Leave out the pictures and retype, exactly, the lines below from the line with "thumb ip: (207, 220)" up to and including the line with "ring pip: (109, 174)", nothing more.

#### Records supplied ####

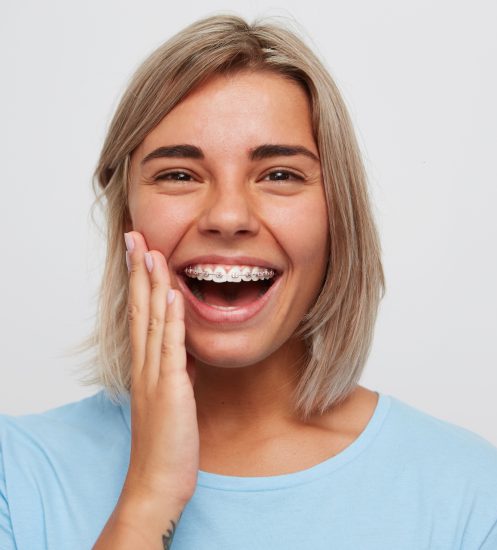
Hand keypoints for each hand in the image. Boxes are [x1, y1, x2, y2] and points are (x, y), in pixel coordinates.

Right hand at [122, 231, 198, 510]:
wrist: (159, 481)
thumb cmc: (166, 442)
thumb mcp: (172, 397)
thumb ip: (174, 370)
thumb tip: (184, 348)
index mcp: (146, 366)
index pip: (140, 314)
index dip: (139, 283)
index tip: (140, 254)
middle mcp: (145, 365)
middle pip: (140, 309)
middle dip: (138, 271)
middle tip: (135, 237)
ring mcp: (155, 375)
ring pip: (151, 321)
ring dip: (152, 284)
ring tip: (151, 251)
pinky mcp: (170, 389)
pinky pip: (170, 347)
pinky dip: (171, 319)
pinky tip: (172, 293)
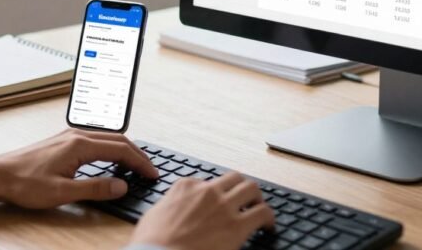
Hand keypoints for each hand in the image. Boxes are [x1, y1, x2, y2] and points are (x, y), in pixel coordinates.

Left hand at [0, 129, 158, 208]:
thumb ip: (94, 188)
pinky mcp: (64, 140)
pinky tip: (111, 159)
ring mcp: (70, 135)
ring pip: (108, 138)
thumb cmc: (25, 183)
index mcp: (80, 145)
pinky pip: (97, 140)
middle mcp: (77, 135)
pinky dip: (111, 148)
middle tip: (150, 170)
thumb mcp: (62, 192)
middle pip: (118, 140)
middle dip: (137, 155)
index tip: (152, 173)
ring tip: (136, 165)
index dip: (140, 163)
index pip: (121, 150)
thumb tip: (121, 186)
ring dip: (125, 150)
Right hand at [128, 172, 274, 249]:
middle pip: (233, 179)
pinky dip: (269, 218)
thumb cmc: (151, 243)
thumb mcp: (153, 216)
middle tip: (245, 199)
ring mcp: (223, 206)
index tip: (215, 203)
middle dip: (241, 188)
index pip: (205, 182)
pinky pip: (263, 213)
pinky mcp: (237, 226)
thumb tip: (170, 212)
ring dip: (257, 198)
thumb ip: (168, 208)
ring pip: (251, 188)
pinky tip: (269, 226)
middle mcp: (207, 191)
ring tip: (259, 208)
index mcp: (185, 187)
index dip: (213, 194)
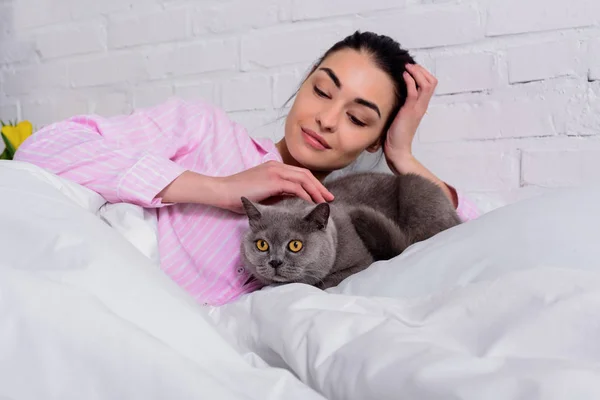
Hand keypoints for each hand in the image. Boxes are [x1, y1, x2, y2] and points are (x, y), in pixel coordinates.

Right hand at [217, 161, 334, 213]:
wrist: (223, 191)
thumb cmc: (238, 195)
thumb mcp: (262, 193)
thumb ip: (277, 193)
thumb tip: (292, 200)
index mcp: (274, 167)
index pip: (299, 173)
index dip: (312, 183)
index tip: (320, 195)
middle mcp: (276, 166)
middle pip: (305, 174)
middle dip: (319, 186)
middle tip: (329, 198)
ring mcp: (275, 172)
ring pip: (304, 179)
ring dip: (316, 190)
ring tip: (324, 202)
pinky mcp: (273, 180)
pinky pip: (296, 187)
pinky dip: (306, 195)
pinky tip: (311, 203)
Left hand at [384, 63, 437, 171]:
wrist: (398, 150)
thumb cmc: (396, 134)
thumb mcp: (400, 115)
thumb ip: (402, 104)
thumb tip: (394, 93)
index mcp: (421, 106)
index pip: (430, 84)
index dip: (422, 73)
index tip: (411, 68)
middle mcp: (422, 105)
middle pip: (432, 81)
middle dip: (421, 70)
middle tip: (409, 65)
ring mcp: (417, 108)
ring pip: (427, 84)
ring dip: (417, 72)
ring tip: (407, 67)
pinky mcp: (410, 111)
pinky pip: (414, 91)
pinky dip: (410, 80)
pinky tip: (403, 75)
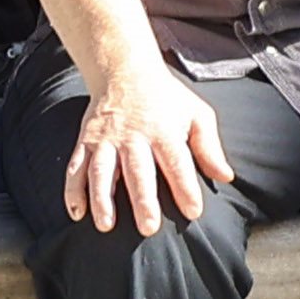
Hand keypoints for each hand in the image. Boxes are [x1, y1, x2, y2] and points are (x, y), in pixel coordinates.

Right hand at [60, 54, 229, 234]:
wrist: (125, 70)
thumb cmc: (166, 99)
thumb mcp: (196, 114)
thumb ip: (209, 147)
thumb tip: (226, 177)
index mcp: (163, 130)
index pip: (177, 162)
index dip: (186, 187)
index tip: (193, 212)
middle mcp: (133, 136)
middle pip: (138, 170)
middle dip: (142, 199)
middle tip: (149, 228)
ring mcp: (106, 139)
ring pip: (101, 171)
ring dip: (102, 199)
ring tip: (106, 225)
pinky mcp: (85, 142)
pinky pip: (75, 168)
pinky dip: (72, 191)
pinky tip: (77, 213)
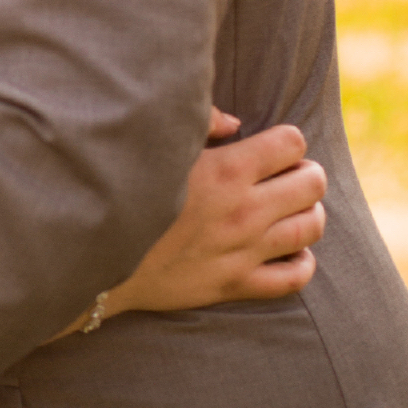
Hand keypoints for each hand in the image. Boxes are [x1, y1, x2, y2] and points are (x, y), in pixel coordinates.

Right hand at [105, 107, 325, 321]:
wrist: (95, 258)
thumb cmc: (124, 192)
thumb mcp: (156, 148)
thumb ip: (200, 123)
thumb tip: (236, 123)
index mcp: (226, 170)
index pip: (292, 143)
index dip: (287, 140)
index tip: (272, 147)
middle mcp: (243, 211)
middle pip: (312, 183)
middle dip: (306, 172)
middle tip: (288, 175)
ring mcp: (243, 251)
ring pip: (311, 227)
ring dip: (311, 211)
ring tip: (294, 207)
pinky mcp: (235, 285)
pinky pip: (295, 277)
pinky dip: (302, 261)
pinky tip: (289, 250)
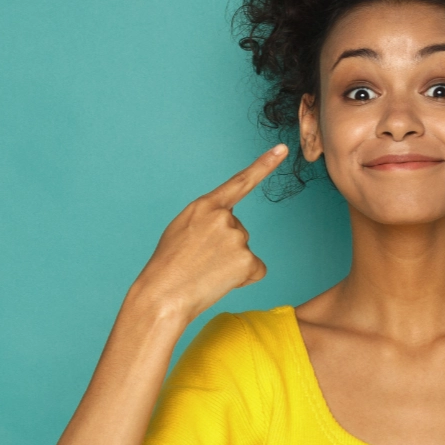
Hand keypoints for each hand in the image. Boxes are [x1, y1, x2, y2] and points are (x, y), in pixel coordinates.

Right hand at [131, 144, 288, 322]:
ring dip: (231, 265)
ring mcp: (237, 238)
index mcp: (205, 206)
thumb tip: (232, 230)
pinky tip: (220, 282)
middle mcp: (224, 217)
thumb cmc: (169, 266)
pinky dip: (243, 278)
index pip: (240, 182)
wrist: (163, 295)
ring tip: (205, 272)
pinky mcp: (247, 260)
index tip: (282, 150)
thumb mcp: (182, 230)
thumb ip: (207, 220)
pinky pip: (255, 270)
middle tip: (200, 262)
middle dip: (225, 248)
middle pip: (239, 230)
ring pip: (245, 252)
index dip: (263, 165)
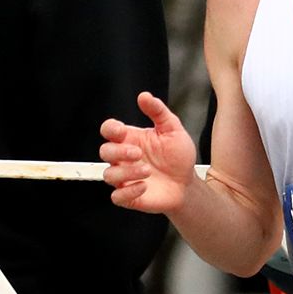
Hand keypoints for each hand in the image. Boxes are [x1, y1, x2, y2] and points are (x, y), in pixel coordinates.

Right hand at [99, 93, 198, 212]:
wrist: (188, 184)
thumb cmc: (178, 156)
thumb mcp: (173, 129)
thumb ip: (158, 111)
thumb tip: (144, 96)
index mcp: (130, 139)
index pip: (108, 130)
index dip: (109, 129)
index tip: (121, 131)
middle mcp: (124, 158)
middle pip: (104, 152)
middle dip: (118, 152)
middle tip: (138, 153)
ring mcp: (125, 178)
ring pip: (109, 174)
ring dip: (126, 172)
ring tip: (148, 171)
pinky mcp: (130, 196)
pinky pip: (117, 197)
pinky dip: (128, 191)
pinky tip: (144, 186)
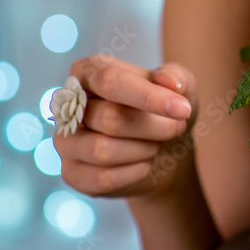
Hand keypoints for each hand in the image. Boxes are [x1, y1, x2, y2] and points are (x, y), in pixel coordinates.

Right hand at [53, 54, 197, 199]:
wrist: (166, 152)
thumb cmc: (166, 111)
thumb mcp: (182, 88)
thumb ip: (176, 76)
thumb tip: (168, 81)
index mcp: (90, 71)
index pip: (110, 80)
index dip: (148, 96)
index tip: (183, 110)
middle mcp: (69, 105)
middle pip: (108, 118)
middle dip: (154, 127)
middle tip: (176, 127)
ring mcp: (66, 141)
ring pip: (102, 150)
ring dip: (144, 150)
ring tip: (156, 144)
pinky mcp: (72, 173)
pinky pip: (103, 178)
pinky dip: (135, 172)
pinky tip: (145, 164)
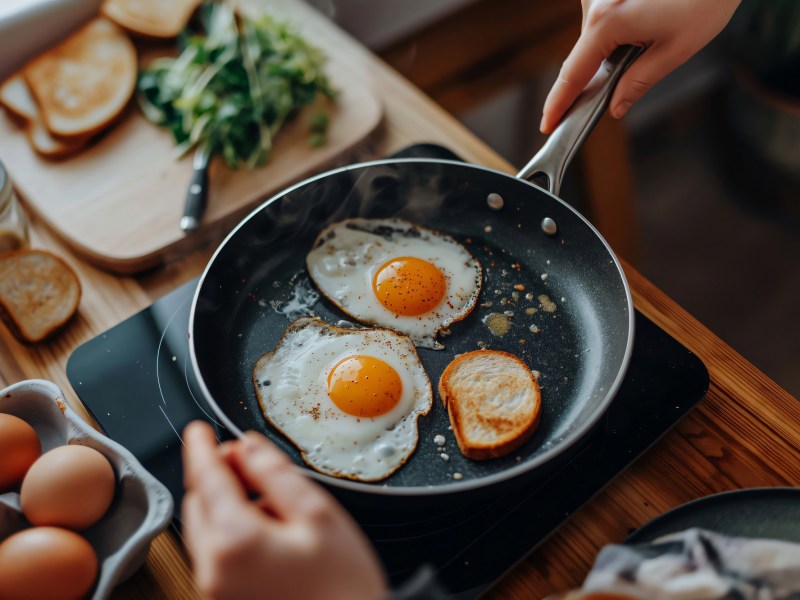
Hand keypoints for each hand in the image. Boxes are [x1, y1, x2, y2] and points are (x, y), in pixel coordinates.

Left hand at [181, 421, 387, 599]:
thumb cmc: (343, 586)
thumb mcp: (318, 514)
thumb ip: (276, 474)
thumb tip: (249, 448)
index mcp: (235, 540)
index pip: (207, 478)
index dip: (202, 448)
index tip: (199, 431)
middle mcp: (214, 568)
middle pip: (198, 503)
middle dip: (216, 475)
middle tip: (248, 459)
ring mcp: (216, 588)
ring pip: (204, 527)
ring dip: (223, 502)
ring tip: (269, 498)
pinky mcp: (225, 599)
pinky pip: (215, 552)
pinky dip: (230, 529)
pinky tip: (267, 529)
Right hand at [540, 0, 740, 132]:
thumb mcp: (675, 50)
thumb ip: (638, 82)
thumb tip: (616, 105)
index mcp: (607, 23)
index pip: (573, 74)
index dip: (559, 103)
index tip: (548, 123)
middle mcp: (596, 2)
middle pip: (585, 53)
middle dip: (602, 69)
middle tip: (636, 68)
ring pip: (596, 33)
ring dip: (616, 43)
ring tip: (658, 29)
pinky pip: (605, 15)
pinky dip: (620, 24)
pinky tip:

####

- Task answer -
thumb ip: (207, 220)
pinky pip: (255, 270)
middle tip: (200, 262)
middle dip: (225, 248)
middle pip: (239, 230)
ring pip: (245, 252)
index dip: (263, 165)
Hand keypoints for each hand in the image. Boxes are [x1, y1, x2, y2] and points are (x, y), in pixel coordinates.

Right hand at [99, 93, 198, 212]:
wrist: (188, 184)
thumb cmc: (178, 156)
thumb mcp: (173, 129)
thumb ip: (158, 111)
thumb tip: (144, 96)
index mcp: (130, 139)
index pip: (108, 130)
index dip: (109, 129)
index tip: (121, 131)
middle mcp: (124, 158)
middle pip: (104, 152)
middle dip: (118, 152)
middle tip: (138, 153)
ring mcp: (125, 178)
ring pip: (109, 174)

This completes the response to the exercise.